◆ Text under study ◆
━━━━━━━━━━
# Essential Books For Any Church Library?



## thistle93 (Nov 13, 2019)

Hello all! I will shortly be working on getting a church library put together at the church I pastor and thought would be good to get some recommendations. So what would be your TOP 10 books for any church library to have? And if feeling extra ambitious, why? 

Blessings! 

For His Glory-
Matthew


----------



## LadyCalvinist (Nov 13, 2019)

You are a man after my own heart. Anything by the puritans and R.C. Sproul. Also, books by J.C. Ryle, John MacArthur, Jerry Bridges, and maybe David F. Wells. Also, books by C.S. Lewis.

Reactions: Like 2


----------



## SolaScriptura (Nov 13, 2019)

The church I pastor has a library. According to the check-out log, the last time a book was borrowed was in September of 2017. The next to last time a check-out occurred was in August of 2016. 

I don’t think a church library is a good use of resources or space.

Reactions: Like 2


----------



## B.L. (Nov 13, 2019)

SolaScriptura said:


> The church I pastor has a library. According to the check-out log, the last time a book was borrowed was in September of 2017. The next to last time a check-out occurred was in August of 2016.
> 
> I don’t think a church library is a good use of resources or space.



The checking out of books at my church is a _little_ more common, but fairly infrequent as well. I wonder why this is? Perhaps the prevalence of electronic devices? Stale library selection of titles popular in the 80s/90s? Not sure.

One thing I enjoy doing is buying extra copies of good books that are short in length and easy to read and give them away to people that I meet with. I always wonder how many are actually read...lol.

Reactions: Like 1


----------



## Bill The Baptist (Nov 13, 2019)

B.L. McDonald said:


> The checking out of books at my church is a _little_ more common, but fairly infrequent as well. I wonder why this is?



1. Most people don’t read books, especially theological books. 
2. Most books are available in electronic formats, which many people prefer. 
3. Most of the information contained in popular level theological works is available in much more easily digested form on the author’s website and/or podcast. 
4. A good portion of professing Christians have no interest in learning or growing (Hebrews 5:11).

Reactions: Like 3


----------



## Jack K (Nov 13, 2019)

My church had a library, but no one used it so we scrapped it. We replaced it with a book table in the lobby that features "Pastor's Recommended Reading." Now people pay attention, snap photos on their phones so they can order what the pastor is reading, ask each other "Have you read that one?" etc. It's more effective than a library, much cheaper, and you don't have the problem of what to say to members who want to donate the entire_ Left Behind_ series to the church library.

That said... if you go ahead with a library or book table of some sort, I hope you consider including resources for family worship/devotions. Many families do nothing along those lines, but will start if they are told it's important and given good resources that are easy to use. So, featuring such resources can be of great benefit to your church. Include some that are super-easy for an untrained first-timer to use (like those by Marty Machowski) and also some that go deeper (like catechism guides or books from Starr Meade).

Reactions: Like 5


----------



## Edward (Nov 13, 2019)

SolaScriptura said:


> The church I pastor has a library. According to the check-out log, the last time a book was borrowed was in September of 2017.



Our library gets much heavier usage, but that may reflect a lower level of discernment in the book selection. We are currently liquidating much of the inventory in anticipation of a relocation to higher visibility but smaller space (and a split of the children's and adult collections and a relocation of the bookstore). So my response may be different a year or two from now.
━━━━━━━━━━
◆ Data extract ◆
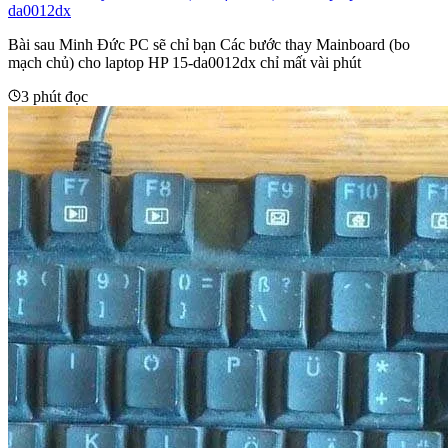
da0012dx
Bài sau Minh Đức PC sẽ chỉ bạn Các bước thay Mainboard (bo
mạch chủ) cho laptop HP 15-da0012dx chỉ mất vài phút
3 phút đọc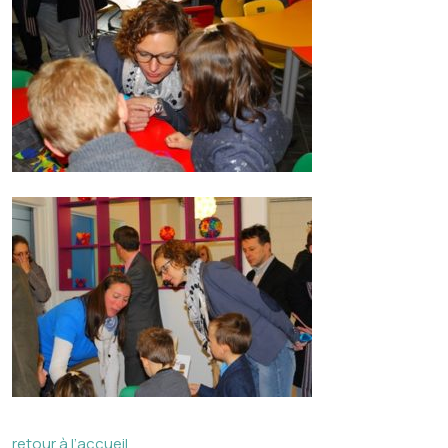
retour à l’accueil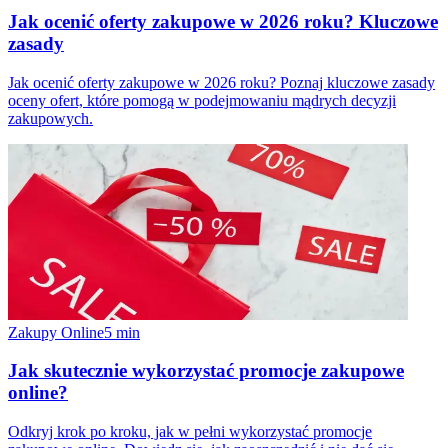
Jak ocenić oferty zakupowe w 2026 roku? Kluczowe
zasady
Jak ocenić oferty zakupowe w 2026 roku? Poznaj kluczowe zasady
oceny ofert, które pomogą w podejmowaniu mądrych decyzji
zakupowych.
Zakupy Online
5
min
Jak skutecznie wykorzystać promocje zakupowe
online?
Odkryj krok po kroku, jak w pełni wykorzystać promocje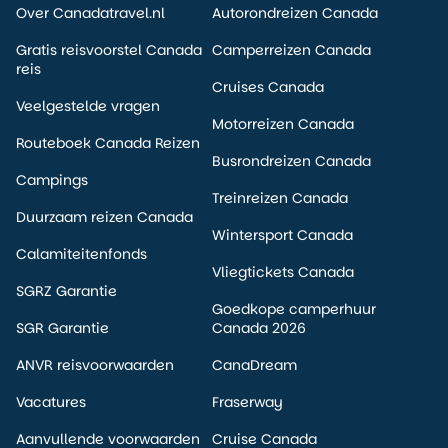
Over Canadatravel.nl
Autorondreizen Canada
Gratis reisvoorstel Canada
Camperreizen Canada
reis
Cruises Canada
Veelgestelde vragen
Motorreizen Canada
Routeboek Canada Reizen
Busrondreizen Canada
Campings
Treinreizen Canada
Duurzaam reizen Canada
Wintersport Canada
Calamiteitenfonds
Vliegtickets Canada
SGRZ Garantie
Goedkope camperhuur
SGR Garantie
Canada 2026
ANVR reisvoorwaarden
CanaDream
Vacatures
Fraserway
Aanvullende voorwaarden
Cruise Canada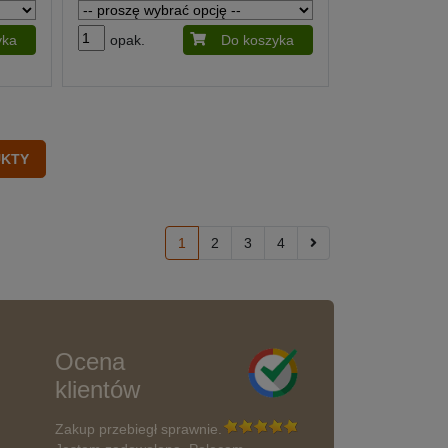
yka
opak.
Do koszyka
1
2
3
4
Ocena
klientów
Zakup przebiegł sprawnie.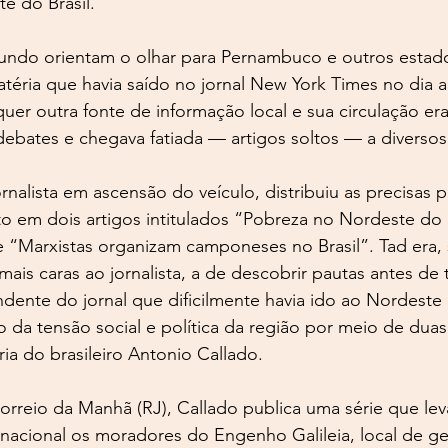
 do Brasil.
ndo orientam o olhar para Pernambuco e outros estado
éria que havia saído no jornal New York Times no dia ant
uer outra fonte de informação local e sua circulação era
bates e chegava fatiada — artigos soltos — a diversos 
ornalista em ascensão do veículo, distribuiu as precisas 
 em dois artigos intitulados “Pobreza no Nordeste do B
e “Marxistas organizam camponeses no Brasil”. Tad era,
ais caras ao jornalista, a de descobrir pautas antes de
dente do jornal que dificilmente havia ido ao Nordeste a
da tensão social e política da região por meio de duas
ia do brasileiro Antonio Callado.
rreio da Manhã (RJ), Callado publica uma série que leva
o nacional os moradores do Engenho Galileia, local de g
━━━━━━━━━━
◆ To-do item A ◆
In the church library thread, what did Jack K's church replace its library with?
◆ To-do item B ◆
Write out the passage of the church library thread that begins at the words "2. Most books" and stops after the words "growing (Hebrews 5:11).".

◆ Task answer A ◆
A book table in the lobby featuring "Pastor's Recommended Reading."

◆ Task answer B ◆
2. Most books are available in electronic formats, which many people prefer. 
3. Most of the information contained in popular level theological works is available in much more easily digested form on the author’s website and/or podcast. 
4. A good portion of professing Christians have no interest in learning or growing (Hebrews 5:11).